10:11 Vous croyez qu'on peut oublier ça ? Qu'un enfant ne dorme pas tranquille parce que j'ai éternué à côté d'elle ?
10:16 J'ai envie de dire comment on peut vous aider.
10:20 Là on est en train de dire à nos gamins... Là, monsieur, il y a une demi-heure on était en train d'expliquer à nos 7 gamins, monsieur.
10:26 Si on doit se cacher les enfants, vous devez pas pleurer.
10:29 On se sert les uns contre les autres.

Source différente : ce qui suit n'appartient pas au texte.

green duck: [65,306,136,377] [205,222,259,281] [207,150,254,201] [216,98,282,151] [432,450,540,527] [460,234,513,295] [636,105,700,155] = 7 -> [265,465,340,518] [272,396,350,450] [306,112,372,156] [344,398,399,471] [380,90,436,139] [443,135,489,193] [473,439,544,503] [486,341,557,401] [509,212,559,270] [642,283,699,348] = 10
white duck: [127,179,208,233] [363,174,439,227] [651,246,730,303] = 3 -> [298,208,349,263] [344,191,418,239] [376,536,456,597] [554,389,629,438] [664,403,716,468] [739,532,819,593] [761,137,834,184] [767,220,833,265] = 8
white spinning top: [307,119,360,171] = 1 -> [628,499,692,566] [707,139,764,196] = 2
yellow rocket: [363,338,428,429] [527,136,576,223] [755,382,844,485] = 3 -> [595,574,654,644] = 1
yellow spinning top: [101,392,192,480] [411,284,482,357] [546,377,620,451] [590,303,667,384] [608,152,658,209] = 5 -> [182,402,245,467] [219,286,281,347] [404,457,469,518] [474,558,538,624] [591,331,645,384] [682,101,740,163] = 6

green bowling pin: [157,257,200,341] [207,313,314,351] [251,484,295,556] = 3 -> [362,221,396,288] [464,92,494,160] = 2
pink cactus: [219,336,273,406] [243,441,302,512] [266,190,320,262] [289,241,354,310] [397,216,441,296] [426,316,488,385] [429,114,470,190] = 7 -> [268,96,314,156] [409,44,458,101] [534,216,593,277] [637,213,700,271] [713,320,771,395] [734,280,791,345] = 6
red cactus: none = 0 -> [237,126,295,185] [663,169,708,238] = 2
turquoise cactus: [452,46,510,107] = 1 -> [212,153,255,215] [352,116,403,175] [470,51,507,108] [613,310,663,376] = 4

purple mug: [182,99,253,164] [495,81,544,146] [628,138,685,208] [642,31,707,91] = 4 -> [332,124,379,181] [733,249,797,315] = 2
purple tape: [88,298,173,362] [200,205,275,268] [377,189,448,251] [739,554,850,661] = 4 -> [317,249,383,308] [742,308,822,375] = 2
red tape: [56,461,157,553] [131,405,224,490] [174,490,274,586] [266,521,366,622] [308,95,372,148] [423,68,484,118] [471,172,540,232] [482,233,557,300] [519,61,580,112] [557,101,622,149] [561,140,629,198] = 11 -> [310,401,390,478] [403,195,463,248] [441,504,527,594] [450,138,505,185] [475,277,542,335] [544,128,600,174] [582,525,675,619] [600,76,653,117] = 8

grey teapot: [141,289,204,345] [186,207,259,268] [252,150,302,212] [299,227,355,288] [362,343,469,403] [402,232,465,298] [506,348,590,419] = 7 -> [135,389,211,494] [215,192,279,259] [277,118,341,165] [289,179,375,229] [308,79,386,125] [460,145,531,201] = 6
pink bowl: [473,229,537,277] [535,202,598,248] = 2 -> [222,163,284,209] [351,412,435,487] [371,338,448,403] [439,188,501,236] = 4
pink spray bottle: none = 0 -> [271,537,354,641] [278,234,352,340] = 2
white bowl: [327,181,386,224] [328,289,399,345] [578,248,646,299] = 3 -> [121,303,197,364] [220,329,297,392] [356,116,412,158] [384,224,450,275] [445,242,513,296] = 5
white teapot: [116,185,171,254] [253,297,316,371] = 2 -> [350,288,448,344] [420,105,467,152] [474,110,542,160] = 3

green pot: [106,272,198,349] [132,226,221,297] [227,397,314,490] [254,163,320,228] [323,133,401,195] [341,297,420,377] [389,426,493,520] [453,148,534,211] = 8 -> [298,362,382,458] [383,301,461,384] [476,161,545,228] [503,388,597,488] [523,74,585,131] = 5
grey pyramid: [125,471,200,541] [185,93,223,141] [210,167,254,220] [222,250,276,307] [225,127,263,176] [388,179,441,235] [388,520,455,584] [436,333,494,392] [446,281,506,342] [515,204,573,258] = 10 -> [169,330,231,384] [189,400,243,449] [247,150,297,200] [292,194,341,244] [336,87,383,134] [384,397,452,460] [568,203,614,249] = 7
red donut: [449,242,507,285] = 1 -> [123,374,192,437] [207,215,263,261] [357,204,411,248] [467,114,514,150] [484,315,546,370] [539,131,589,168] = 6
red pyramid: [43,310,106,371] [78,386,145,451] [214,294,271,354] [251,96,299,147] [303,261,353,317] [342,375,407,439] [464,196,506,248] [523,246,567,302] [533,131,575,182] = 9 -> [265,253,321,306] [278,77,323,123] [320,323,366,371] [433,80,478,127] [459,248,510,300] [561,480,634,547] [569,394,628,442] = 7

Maman, elles ont pris tout ce qu'il faut. Surtout, faut pas pleurer.
10:34 La petite-dernière elle a 5 ans, c'est ça ?
10:36 La dernière a 5 ans, la mienne a 7 ans.
10:39 On regarde nos enfants en leur disant "les enfants, par pitié".
10:42 Le moment, si on doit décoller, il n'y a pas de bruit, il n'y a pas de bruit.
10:46 Je vais vous poser une question simple parce qu'on échappe là à simplement le regard journalistique que je peux avoir.
10:55 Comment on peut vous aider ?
10:59 Comment cette station, comment nous, à l'antenne, comment on peut vous aider ?
11:05 - Eh bien, monsieur, je sèche. Je sèche ou alors hurler, hurler.
11:09 Il faut aider, il y a des familles en danger de mort.
11:12 Il y a des familles pétrifiées depuis 4 jours. Il y a des enfants pétrifiés depuis 4 jours.
11:17 Je sais pas quelle thérapie il va falloir qu'on fasse pour s'en remettre.
11:20 Mais il faut que ça s'arrête, monsieur. Vous êtes père de famille, je pense.
11:24 - Oui, bien sûr, et c'est pour ça que j'entends ce que vous dites.
11:26 - Imaginez vos enfants, imaginez mon mari qui m'appelle il y a une demi-heure en me disant...
11:32 Enfin, je sais plus.
11:36 - Non mais je comprends votre fatigue.